Beginning with the very first line, please reproduce the entries exactly through the line containing "(217, 615) none".

═══ RECORDS FOR THE EXERCISE

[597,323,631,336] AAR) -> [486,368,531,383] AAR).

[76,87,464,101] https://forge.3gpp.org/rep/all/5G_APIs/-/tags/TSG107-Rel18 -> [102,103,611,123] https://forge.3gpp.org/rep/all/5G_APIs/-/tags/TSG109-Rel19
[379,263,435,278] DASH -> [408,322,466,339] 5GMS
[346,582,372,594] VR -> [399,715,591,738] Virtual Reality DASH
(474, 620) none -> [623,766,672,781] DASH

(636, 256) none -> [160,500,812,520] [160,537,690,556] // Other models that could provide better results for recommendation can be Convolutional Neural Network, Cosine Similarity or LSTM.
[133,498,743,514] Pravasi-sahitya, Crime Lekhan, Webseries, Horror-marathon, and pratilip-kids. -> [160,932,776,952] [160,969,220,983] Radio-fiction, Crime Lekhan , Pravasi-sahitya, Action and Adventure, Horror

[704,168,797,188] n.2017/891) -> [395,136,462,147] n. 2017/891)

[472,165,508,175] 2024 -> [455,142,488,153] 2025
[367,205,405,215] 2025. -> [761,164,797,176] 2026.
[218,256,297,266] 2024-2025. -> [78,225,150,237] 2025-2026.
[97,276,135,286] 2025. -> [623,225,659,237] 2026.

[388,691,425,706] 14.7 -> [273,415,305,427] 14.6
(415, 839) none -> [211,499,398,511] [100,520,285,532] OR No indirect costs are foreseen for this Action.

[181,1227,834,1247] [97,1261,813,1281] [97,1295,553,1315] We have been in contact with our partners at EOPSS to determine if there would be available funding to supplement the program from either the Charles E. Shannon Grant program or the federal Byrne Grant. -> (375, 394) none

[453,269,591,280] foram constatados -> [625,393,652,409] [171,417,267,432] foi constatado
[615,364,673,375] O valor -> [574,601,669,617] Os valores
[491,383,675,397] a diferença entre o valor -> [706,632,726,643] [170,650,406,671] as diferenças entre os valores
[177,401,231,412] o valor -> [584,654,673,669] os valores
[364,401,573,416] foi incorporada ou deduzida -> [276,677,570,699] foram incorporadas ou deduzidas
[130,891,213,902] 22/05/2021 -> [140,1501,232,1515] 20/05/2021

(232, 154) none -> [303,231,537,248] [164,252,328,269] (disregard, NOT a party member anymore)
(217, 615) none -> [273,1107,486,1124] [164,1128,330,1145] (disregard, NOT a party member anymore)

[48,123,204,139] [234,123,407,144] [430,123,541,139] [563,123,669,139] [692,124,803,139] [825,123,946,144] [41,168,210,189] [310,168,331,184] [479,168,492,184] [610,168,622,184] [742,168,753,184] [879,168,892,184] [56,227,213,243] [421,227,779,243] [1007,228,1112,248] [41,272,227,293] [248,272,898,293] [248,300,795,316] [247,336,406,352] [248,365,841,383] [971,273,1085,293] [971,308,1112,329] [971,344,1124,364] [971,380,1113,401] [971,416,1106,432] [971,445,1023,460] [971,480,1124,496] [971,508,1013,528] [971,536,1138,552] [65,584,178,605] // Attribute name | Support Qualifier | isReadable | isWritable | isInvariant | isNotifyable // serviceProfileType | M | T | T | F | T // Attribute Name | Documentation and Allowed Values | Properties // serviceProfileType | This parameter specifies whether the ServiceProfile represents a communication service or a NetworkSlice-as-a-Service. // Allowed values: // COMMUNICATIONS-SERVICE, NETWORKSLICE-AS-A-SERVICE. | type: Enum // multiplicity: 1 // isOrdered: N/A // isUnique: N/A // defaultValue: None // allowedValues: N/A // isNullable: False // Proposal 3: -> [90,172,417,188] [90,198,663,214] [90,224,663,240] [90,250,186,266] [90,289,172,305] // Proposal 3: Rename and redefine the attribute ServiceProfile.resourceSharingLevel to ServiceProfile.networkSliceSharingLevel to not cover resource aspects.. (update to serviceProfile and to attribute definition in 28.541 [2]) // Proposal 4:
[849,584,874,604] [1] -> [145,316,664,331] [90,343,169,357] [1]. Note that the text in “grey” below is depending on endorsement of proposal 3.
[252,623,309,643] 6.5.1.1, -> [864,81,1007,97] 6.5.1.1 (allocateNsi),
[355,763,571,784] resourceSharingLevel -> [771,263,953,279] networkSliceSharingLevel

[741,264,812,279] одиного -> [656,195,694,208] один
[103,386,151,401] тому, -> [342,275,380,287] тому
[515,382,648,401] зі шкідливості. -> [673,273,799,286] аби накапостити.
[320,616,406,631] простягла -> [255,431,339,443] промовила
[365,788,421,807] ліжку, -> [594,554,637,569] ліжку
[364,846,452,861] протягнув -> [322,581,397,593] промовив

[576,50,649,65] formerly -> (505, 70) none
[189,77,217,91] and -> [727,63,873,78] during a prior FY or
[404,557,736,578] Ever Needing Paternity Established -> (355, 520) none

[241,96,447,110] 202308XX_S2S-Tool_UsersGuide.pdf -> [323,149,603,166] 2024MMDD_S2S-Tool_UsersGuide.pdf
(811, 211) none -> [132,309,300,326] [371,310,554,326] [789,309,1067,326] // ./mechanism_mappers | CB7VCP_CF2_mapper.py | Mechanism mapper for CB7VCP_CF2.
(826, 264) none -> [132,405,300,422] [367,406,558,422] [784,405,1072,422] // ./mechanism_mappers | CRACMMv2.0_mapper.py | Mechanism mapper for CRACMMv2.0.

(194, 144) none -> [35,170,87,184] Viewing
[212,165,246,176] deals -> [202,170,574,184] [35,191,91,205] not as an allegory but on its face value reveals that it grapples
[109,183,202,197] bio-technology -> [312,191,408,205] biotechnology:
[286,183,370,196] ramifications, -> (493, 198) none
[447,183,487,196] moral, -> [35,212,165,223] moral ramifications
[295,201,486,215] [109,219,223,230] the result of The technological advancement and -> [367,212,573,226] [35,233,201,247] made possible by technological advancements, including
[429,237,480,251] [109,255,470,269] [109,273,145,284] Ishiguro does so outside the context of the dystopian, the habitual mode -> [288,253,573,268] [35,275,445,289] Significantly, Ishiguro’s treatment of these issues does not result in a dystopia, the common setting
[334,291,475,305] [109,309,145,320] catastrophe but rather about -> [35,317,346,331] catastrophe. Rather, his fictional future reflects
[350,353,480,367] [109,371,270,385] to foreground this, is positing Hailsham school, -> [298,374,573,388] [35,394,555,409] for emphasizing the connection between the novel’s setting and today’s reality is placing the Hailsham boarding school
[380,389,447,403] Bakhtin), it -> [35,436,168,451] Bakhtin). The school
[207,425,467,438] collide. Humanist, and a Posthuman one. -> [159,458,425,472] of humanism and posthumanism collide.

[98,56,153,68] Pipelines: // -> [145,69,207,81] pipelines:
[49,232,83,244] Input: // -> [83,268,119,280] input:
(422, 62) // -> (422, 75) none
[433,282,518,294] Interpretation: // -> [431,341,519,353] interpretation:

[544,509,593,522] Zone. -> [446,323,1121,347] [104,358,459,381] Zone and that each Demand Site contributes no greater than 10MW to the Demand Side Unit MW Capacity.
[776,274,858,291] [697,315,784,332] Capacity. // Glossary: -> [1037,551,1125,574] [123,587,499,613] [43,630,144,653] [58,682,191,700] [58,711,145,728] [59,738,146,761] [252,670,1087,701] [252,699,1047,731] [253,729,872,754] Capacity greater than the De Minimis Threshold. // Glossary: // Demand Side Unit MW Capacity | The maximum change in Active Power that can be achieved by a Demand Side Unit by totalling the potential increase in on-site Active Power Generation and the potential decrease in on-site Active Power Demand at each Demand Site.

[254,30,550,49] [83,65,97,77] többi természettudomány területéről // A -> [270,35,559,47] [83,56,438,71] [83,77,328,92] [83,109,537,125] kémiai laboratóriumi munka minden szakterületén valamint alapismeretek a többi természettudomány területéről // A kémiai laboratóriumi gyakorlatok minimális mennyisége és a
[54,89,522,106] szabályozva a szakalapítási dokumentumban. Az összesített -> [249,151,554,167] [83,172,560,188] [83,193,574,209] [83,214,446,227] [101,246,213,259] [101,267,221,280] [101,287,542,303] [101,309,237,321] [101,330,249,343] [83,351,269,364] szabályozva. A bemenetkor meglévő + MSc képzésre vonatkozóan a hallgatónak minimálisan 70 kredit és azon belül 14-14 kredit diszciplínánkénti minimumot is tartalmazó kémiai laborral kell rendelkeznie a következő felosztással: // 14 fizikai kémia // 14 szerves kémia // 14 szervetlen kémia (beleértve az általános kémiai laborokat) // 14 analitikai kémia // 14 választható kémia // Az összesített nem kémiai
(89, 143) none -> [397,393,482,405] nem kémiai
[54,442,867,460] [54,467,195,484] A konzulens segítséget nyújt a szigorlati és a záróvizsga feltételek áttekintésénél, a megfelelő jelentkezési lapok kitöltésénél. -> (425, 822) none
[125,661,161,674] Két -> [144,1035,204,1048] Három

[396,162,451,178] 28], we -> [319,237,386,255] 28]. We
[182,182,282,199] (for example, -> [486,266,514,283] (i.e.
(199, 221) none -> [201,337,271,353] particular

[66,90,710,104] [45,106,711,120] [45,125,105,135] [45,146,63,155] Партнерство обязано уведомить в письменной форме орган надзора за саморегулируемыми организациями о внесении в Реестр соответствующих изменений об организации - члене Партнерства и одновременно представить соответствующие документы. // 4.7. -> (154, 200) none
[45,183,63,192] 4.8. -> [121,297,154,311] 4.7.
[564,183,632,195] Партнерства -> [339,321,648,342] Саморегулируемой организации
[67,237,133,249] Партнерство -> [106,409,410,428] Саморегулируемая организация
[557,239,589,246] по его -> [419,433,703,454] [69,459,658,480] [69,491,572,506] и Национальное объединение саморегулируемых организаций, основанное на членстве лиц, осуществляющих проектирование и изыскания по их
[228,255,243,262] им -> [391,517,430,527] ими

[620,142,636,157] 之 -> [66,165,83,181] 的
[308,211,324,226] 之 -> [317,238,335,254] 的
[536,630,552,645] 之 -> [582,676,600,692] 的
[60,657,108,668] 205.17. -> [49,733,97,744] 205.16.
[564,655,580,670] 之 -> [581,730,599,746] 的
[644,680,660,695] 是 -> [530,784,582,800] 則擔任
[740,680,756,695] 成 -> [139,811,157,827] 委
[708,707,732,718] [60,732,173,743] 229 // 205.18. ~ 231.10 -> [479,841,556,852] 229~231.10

══════

→ REPLY TO THE EXERCISE
[597,323,631,336] AAR) -> [486,368,531,383] AAR).

[76,87,464,101] https://forge.3gpp.org/rep/all/5G_APIs/-/tags/TSG107-Rel18 -> [102,103,611,123] https://forge.3gpp.org/rep/all/5G_APIs/-/tags/TSG109-Rel19
[379,263,435,278] DASH -> [408,322,466,339] 5GMS
[346,582,372,594] VR -> [399,715,591,738] Virtual Reality DASH
(474, 620) none -> [623,766,672,781] DASH

(636, 256) none -> [160,500,812,520] [160,537,690,556] // Other models that could provide better results for recommendation can be Convolutional Neural Network, Cosine Similarity or LSTM.
[133,498,743,514] Pravasi-sahitya, Crime Lekhan, Webseries, Horror-marathon, and pratilip-kids. -> [160,932,776,952] [160,969,220,983] Radio-fiction, Crime Lekhan , Pravasi-sahitya, Action and Adventure, Horror

[704,168,797,188] n.2017/891) -> [395,136,462,147] n. 2017/891)

[472,165,508,175] 2024 -> [455,142,488,153] 2025
[367,205,405,215] 2025. -> [761,164,797,176] 2026.
[218,256,297,266] 2024-2025. -> [78,225,150,237] 2025-2026.
[97,276,135,286] 2025. -> [623,225,659,237] 2026.

[388,691,425,706] 14.7 -> [273,415,305,427] 14.6
(415, 839) none -> [211,499,398,511] [100,520,285,532] OR No indirect costs are foreseen for this Action.

[181,1227,834,1247] [97,1261,813,1281] [97,1295,553,1315] We have been in contact with our partners at EOPSS to determine if there would be available funding to supplement the program from either the Charles E. Shannon Grant program or the federal Byrne Grant. -> (375, 394) none

[453,269,591,280] foram constatados -> [625,393,652,409] [171,417,267,432] foi constatado
[615,364,673,375] O valor -> [574,601,669,617] Os valores
[491,383,675,397] a diferença entre o valor -> [706,632,726,643] [170,650,406,671] as diferenças entre os valores
[177,401,231,412] o valor -> [584,654,673,669] os valores
[364,401,573,416] foi incorporada ou deduzida -> [276,677,570,699] foram incorporadas ou deduzidas
[130,891,213,902] 22/05/2021 -> [140,1501,232,1515] 20/05/2021

(232, 154) none -> [303,231,537,248] [164,252,328,269] (disregard, NOT a party member anymore)
(217, 615) none -> [273,1107,486,1124] [164,1128,330,1145] (disregard, NOT a party member anymore)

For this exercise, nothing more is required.